News from the Camps, March 1971 (18.4)

<<No 18 : 5 March 1971>>


Alexei Murzhenko and Yury Fyodorov, who were convicted at the Leningrad “hijackers trial”, have arrived at camp No. 10 (post office Leplei, a special-regime camp); Boris Penson has arrived in camp No. 19.

Alexei Murzhenko, 1942-1999

The rest of those convicted in the same case are being held in investigation prisons: Bodnya, Dymshits, Sylva Zalmanson and Kuznetsov in Leningrad; Altman, Izrail Zalmanson and [A.] Khnokh in Riga.
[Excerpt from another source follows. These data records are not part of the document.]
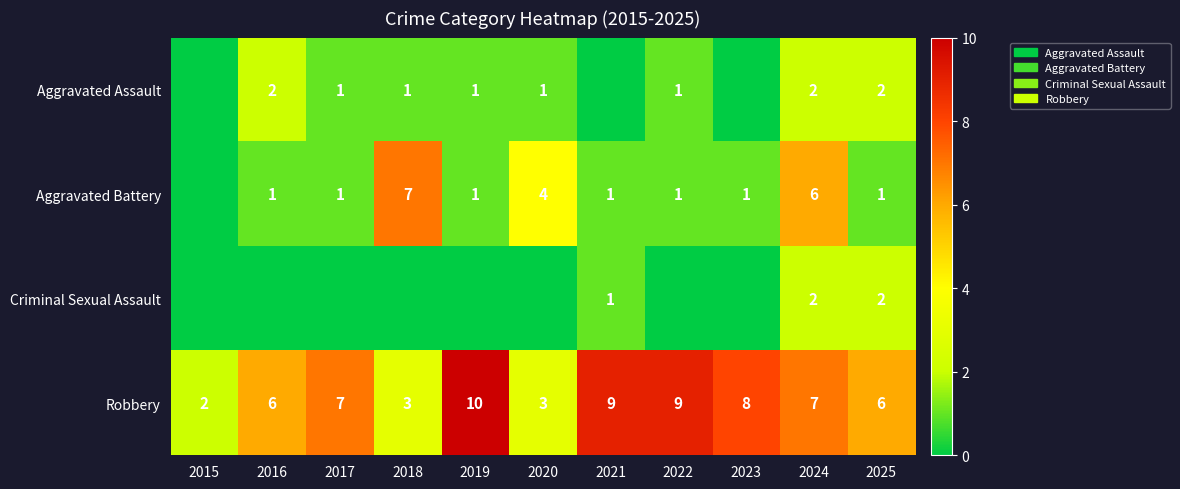

At how many categories does at least one series exceed 5?

9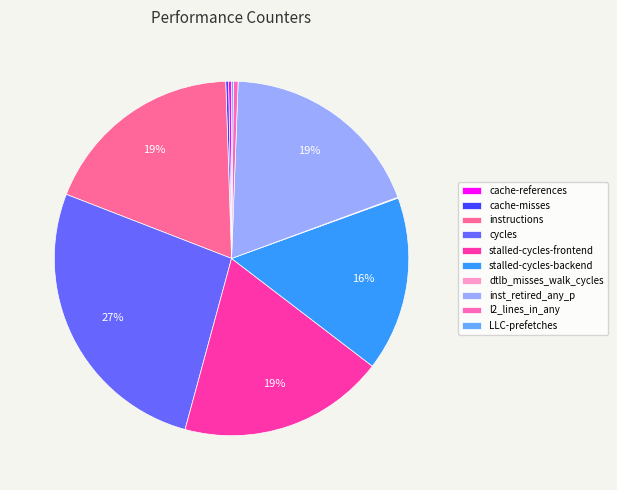

How many segments does this pie chart have?

10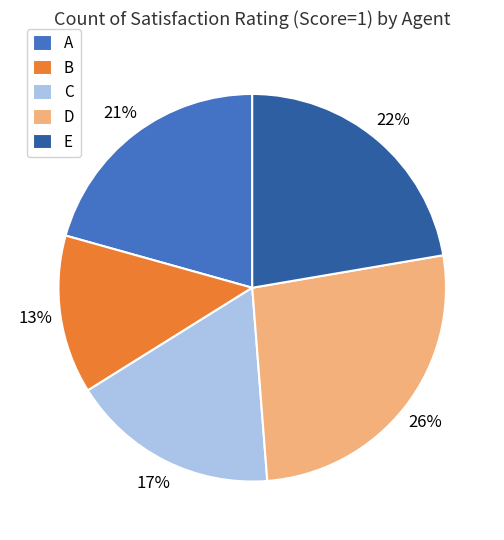

Does B account for over 50% of the chart?

No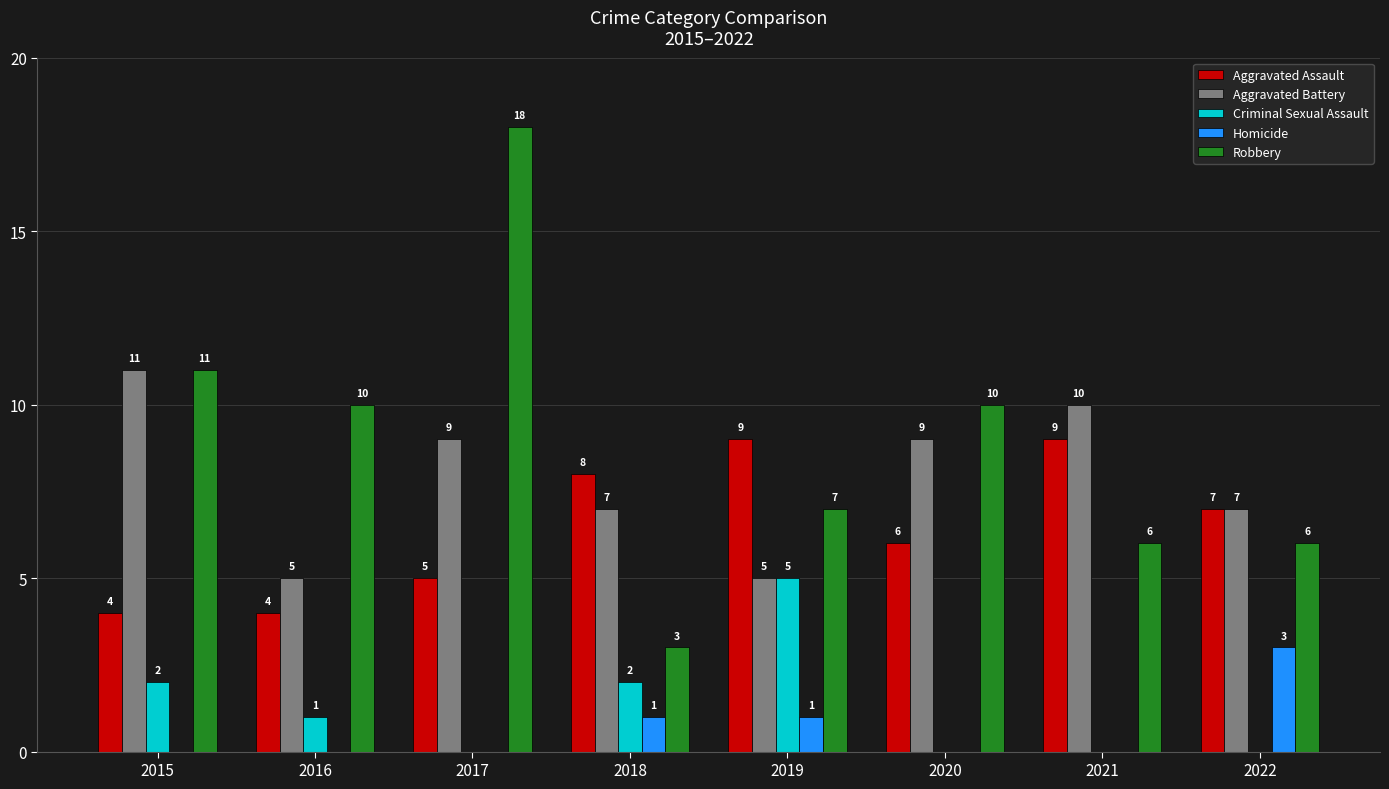

Read the Aggravated Assault value at 2016.

4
They are due to appear as witnesses at the forthcoming trials in Leningrad and Riga.


On 25 December 1970 Yury Galanskov was returned from the camp hospital, where he had been since 4 December (CCE 17.12, item 9) and again placed in the BUR [strict-regime barrack] to serve the remainder of the term imposed by the camp court: until 28 December.

On 21 January 1971 he was once again taken to the hospital, as was Nikolai Viktorovich IVANOV (the “ACSULP” case or Leningrad trial, CCE 1.6), who had also been in the BUR since 28 October (CCE 17.12, item 9).


Valery Vudka, sentenced to three years in the ‘Ryazan case” (CCE 12.4 and CCE 14.7 “Details of Ryazan Trial”) and his brother Yury, sentenced in the same case to seven years of corrective-labour camps, are in camp No. 19.

In November 1970 V. Vudka was deprived of a visit for being late for dinner. On 16 November, in view of his state of health, he refused to work (loading and unloading logs). On 20 November he was placed in the BUR for three months. There he fell ill and called a doctor, who excused him from work for two days. However on the third day his temperature had not fallen. For failing to report for work he was transferred to the punishment cells (inside the BUR) for ten days. His temperature remained high. On 20 February V. Vudka was released from the BUR.

During the time he has spent in Mordovia (July 1970-February 1971) Valery Vudka has had one general visit (he was deprived of a personal one), has used the camp shop once, received one parcel, from which a half-kilo of tea was confiscated, has been in the BUR once (for 71 days) and in the punishment cells twice (twenty days).


CCE 15.8 included a list of female prisoners in Mordovian camp ZhKh 385/3. Of the eighteen who were there in September 1970, thirteen remain: four women have been released on completing their sentences, and one, Lydia Sklyarova (attempting to hi-jack an aeroplane with aggravating circumstances), was released ahead of time this winter.

The present composition of the women’s division of the camp is not exactly known.


In December 1970 Sergei Volkov from Riga, seven years of corrective-labour camps, and Vilnis Kruklins, ten years (one of three persons convicted of “preparing an armed uprising”) were released.


Ilya Burmistrovich, the Moscow mathematician arrested on 16 May 1968 and sentenced in 1969 to three years of ordinary-regime corrective-labour camps under Article 190-1 of the Russian Criminal Code, is in the camp at the settlement of Nizhny Ingash, post box 288/1-1. The systematic outrages and anti-Semitic insults by the criminal inmates, and finally an assault on him by two prisoners on the night of 2-3 September 1970, compelled Burmistrovich to ask the camp administration to transfer him to another squad.

This request was granted: Burmistrovich was transferred from squad 19 to squad 2. On 26 January 1971, however, he was returned to his former squad. When given five days’ solitary confinement for refusing to work in squad 19, he declared a hunger strike, declining both food and drink; after three days he was released.


The publication of information about the children of political prisoners is here continued.Children of the journalist Anatoly Nezhenets (convicted in 1969 under Article 190-1):

  • Natasha — born 21 March 1954;
  • Tanya — born 3 June 1956;
  • Oksana — born 8 March 1967;
  • Lena — born 17 September 1968.

Their address is: Tyumen-17 [W. Siberia], 108 Yamskaya St, apartment 44.


The Chronicle conveys the thanks of the families of political prisoners to all those who have helped them.